Researchers looked at the U.S. rates of breast cancer deaths from 1970-1995, breast cancer incidence from 1980-1995, and three-year survival from 1980-1993. For both white and black women younger than age 40, breast cancer death rates began decreasing in 1987. For white women ages 40 to 79, breast cancer death rates declined after 1989. For black women ages 40 to 69, death rates did not decline but stopped increasing in the mid to late 1980s.
The disparity in breast cancer death rates between black and white women is increasing, as rates remain stable for black women but decline for white women. In 1980, the mortality rates were nearly the same. In 1990, the rates for black women were 16% higher than those for white women; in 1995, black women's rates were 29% higher.
The difference in mortality rates between black and white women can probably be attributed in part to a difference in health care access. One solution might be more programs aimed at black women that remove the cultural and economic barriers to getting regular examinations. The authors conclude: "The full range of health promotion and cancer control activities targeted at black women and their health care providers is required to close the widening racial gap in breast cancer mortality rates."
Source: Archives of Family Medicine. Nov.-Dec., 1999. Volume 8, No. 6., pp. 521-528
Side Effects of Tamoxifen When Used for Breast Cancer Prevention
When used to prevent breast cancer in healthy women, tamoxifen therapy resulted in slightly increased frequency of some physical symptoms and some problems of sexual function compared with placebo. However, two problems that are anecdotally associated with tamoxifen therapy-weight gain and depression-were not increased compared with placebo. These study findings were published in the Journal of Clinical Oncology.
Data on health-related quality of life (HRQL) for 11,064 healthy women taking either tamoxifen for breast cancer prevention or placebo were collected over three years and analyzed. HRQL includes "everyday physical, emotional, and social functioning."
No significant differences were found in overall physical and emotional well being between the tamoxifen and placebo groups. However, the tamoxifen group had increased frequency of the following physical symptoms: cold sweats, night sweats, hot flashes, vaginal discharge, and genital itching.
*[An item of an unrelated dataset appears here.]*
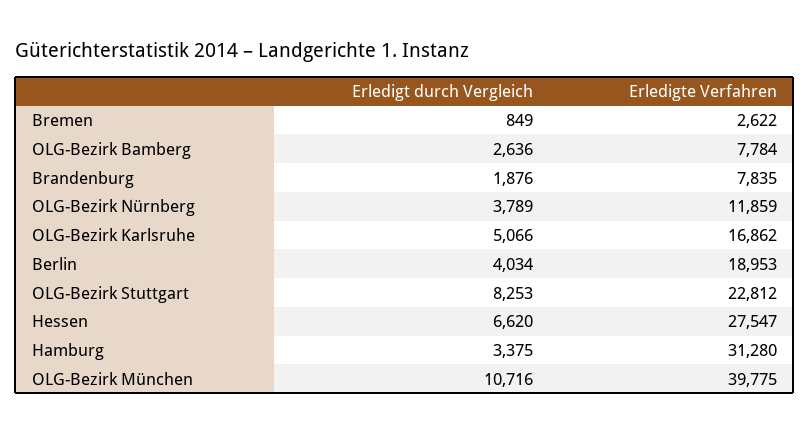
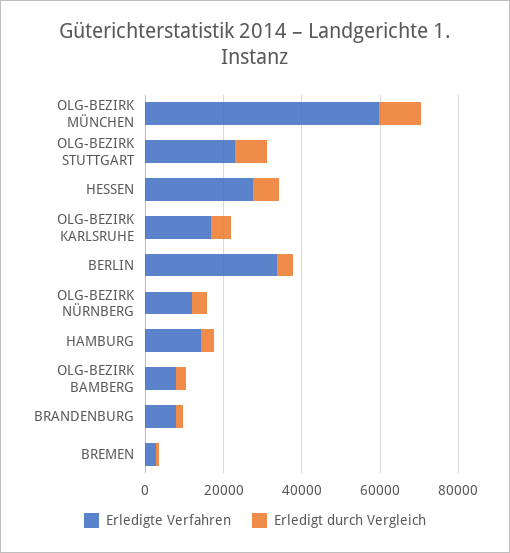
Erledigte Verfahren, Berlin: 18953 -> 35000
Erledigte Verfahren, Hamburg: 31280 -> 15000
Erledigte Verfahren, OLG-Bezirk München: 39775 -> 60000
In addition, the tamoxifen group had increased frequency of some problems of sexual function (sexual interest, becoming aroused, and achieving orgasm). Despite these findings, there was no evidence that fewer women in the tamoxifen group were sexually active because of these problems.
The researchers point out that the participants in this study-predominantly white, middle class, and well educated-are not representative of the general population, and they caution that the study results must be interpreted with these characteristics of the participants in mind.